Marketplace’s Mitchell Hartman explains.
Mitchell Hartman: Macy’s, The New York Times, Gannett, Home Depot. They’re among a long list of companies that went on a stock buy-back spree in the past few years, in an effort to drive up their earnings per share and their stock price.
Nick Riccio: What seemed like a good idea a couple years ago may not seem like one today.
Nick Riccio is managing director of corporate ratings at Standard & Poor’s. He says many companies financed their buy-backs with borrowed money. Now, they have to pay off that long-term debt, at a time when they’re not making much, and additional credit’s hard to come by.
Riccio: We don’t get too carried away if companies live within their means. If they’re generating excess cash and they use that to buy back stock, they’re not levering up, they’re not really impeding their future cash flow at all.
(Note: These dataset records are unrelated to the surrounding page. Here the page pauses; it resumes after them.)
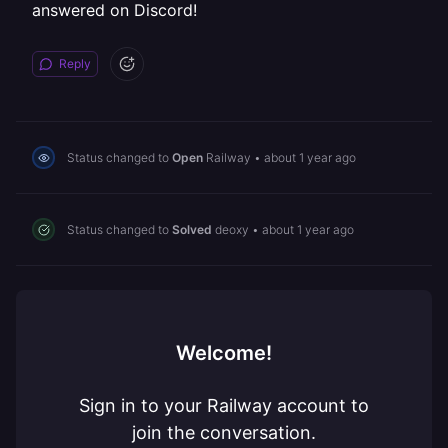
answered on Discord!
Reply
Status changed to
Open
Railway
•
about 1 year ago
Status changed to
Solved
deoxy
•
about 1 year ago
Welcome!
Sign in to your Railway account to
join the conversation.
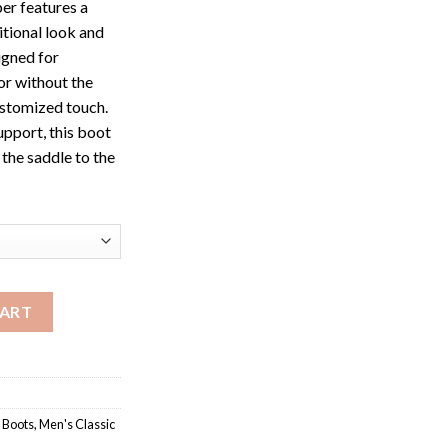
per features a
itional look and
gned for
 or without the
ustomized touch.
upport, this boot
 the saddle to the
ace-Up Ropers quantity
CART
 Boots
,
Men's Classic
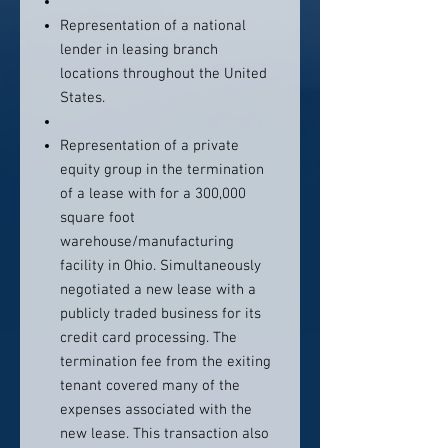
Representation of a national
lender in leasing branch
locations throughout the United
States.
Representation of a private
equity group in the termination
of a lease with for a 300,000
square foot
warehouse/manufacturing
facility in Ohio. Simultaneously
negotiated a new lease with a
publicly traded business for its
credit card processing. The
termination fee from the exiting
tenant covered many of the
expenses associated with the
new lease. This transaction also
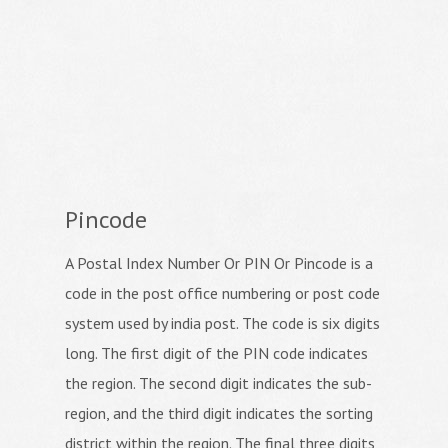
Pincode
A Postal Index Number Or PIN Or Pincode is a
code in the post office numbering or post code
system used by india post. The code is six digits
long. The first digit of the PIN code indicates
the region. The second digit indicates the sub-
region, and the third digit indicates the sorting
district within the region. The final three digits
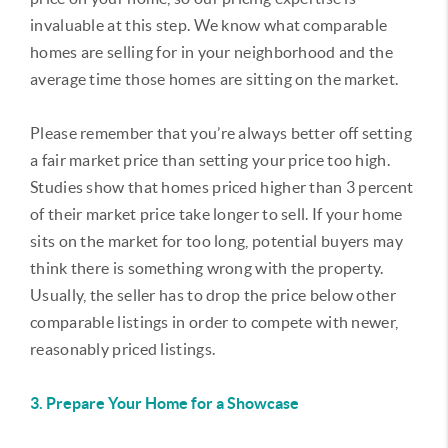
invaluable at this step. We know what comparable
homes are selling for in your neighborhood and the
average time those homes are sitting on the market.
Please remember that you’re always better off setting
a fair market price than setting your price too high.
Studies show that homes priced higher than 3 percent
of their market price take longer to sell. If your home
sits on the market for too long, potential buyers may
think there is something wrong with the property.
Usually, the seller has to drop the price below other
comparable listings in order to compete with newer,
reasonably priced listings.
3. Prepare Your Home for a Showcase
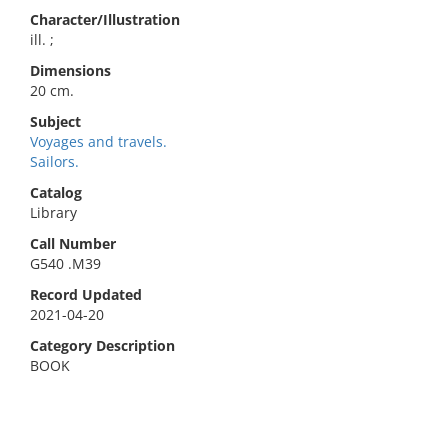
Character/Illustration
ill. ;
Dimensions
20 cm.
Subject
Voyages and travels.
Sailors.
Catalog
Library
Call Number
G540 .M39
Record Updated
2021-04-20
Category Description
BOOK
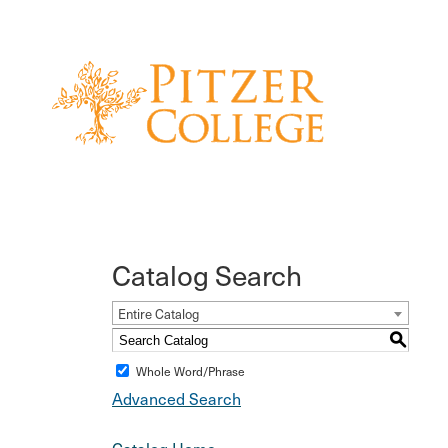
Catalog Search
Entire Catalog
S
Whole Word/Phrase
Advanced Search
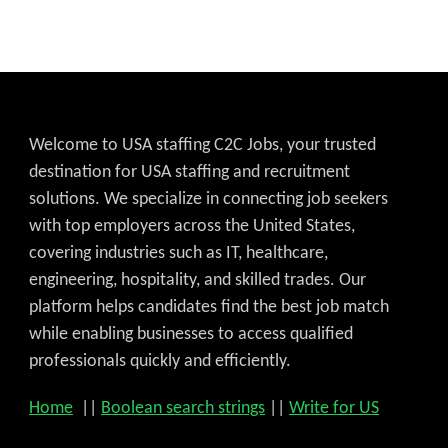
Welcome to USA staffing C2C Jobs, your trusted
destination for USA staffing and recruitment
solutions. We specialize in connecting job seekers
with top employers across the United States,
covering industries such as IT, healthcare,
engineering, hospitality, and skilled trades. Our
platform helps candidates find the best job match
while enabling businesses to access qualified
professionals quickly and efficiently.
Home
||
Boolean search strings
||
Write for US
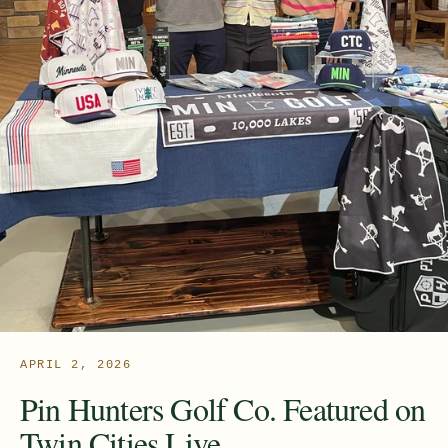
APRIL 2, 2026
Pin Hunters Golf Co. Featured on
Twin Cities Live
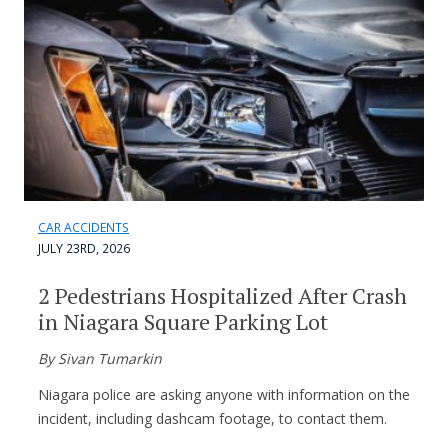
CAR ACCIDENTS
JULY 23RD, 2026
2 Pedestrians Hospitalized After Crash
in Niagara Square Parking Lot
By Sivan Tumarkin
Niagara police are asking anyone with information on the
incident, including dashcam footage, to contact them.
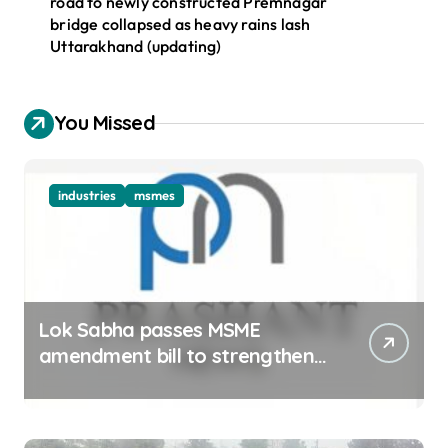
road to newly constructed Premnagar
bridge collapsed as heavy rains lash
Uttarakhand (updating)
You Missed
industries
msmes
Lok Sabha passes MSME
amendment bill to strengthen
delayed payment mechanism,
ease business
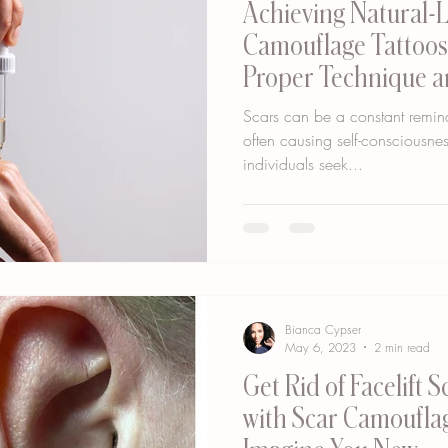
Achieving Natural-
Camouflage Tattoos
Proper Technique a
Scars can be a constant remind
often causing self-consciousn
individuals seek...
Bianca Cypser
May 6, 2023
2 min read
Get Rid of Facelift 
with Scar Camouflag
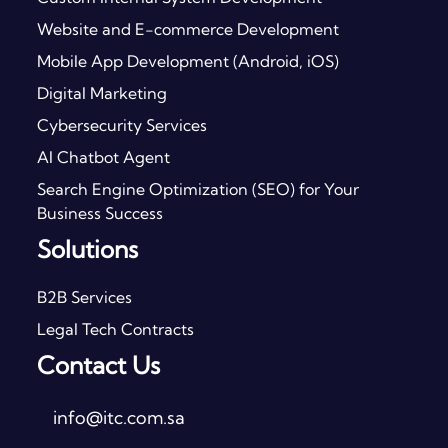
Website and E-commerce Development
Mobile App Development (Android, iOS)
Digital Marketing
Cybersecurity Services
AI Chatbot Agent
Search Engine Optimization (SEO) for Your
Business Success
Solutions
B2B Services
Legal Tech Contracts
Contact Us
info@itc.com.sa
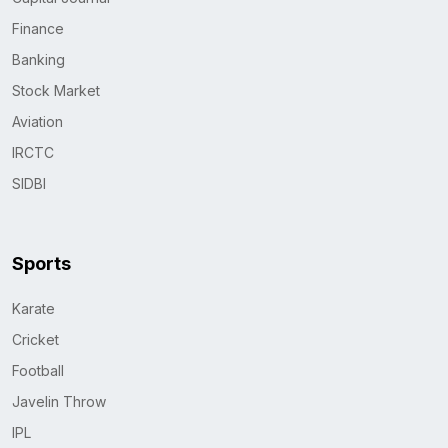
Finance
Banking
Stock Market
Aviation
IRCTC
SIDBI
Sports
Karate
Cricket
Football
Javelin Throw
IPL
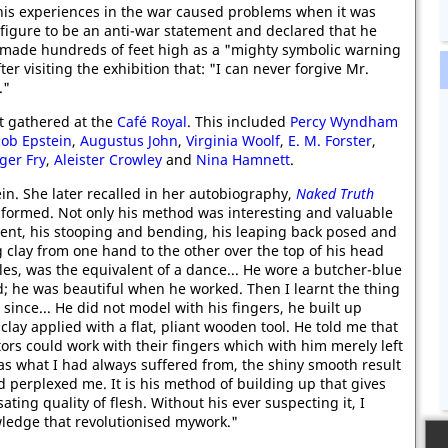
 his experiences in the war caused problems when it was
 figure to be an anti-war statement and declared that he
nd made hundreds of feet high as a "mighty symbolic warning
er visiting the exhibition that: "I can never forgive Mr.
."
at gathered at the
Café Royal
. This included
Percy Wyndham
cob Epstein
,
Augustus John
,
Virginia Woolf
,
E. M. Forster
,
ger Fry
,
Aleister Crowley
and
Nina Hamnett
.
in. She later recalled in her autobiography,
Naked Truth
sformed. Not only his method was interesting and valuable
ent, his stooping and bending, his leaping back posed and
g clay from one hand to the other over the top of his head
les, was the equivalent of a dance... He wore a butcher-blue
nd; he was beautiful when he worked. Then I learnt the thing
ince... He did not model with his fingers, he built up
clay applied with a flat, pliant wooden tool. He told me that
rs could work with their fingers which with him merely left
was what I had always suffered from, the shiny smooth result
d perplexed me. It is his method of building up that gives
ating quality of flesh. Without his ever suspecting it, I
ledge that revolutionised mywork."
But when you start borrowing money for that, I think you kind of compound the risk level.
That risk is reflected in the companies’ credit ratings, many of them at or near junk-bond grade. University of Portland finance professor Richard Gritta says there’s not much light at the end of the tunnel.
Richard Gritta: You could sell new stock, and use that new stock to extinguish some of the debt. But the problem is, the stock prices are hitting rock bottom.
Gritta predicts it’ll take these companies years to sell investors enough stock, or consumers enough stuff, to get out of the financial hole they’re in.
I’m Mitchell Hartman for Marketplace.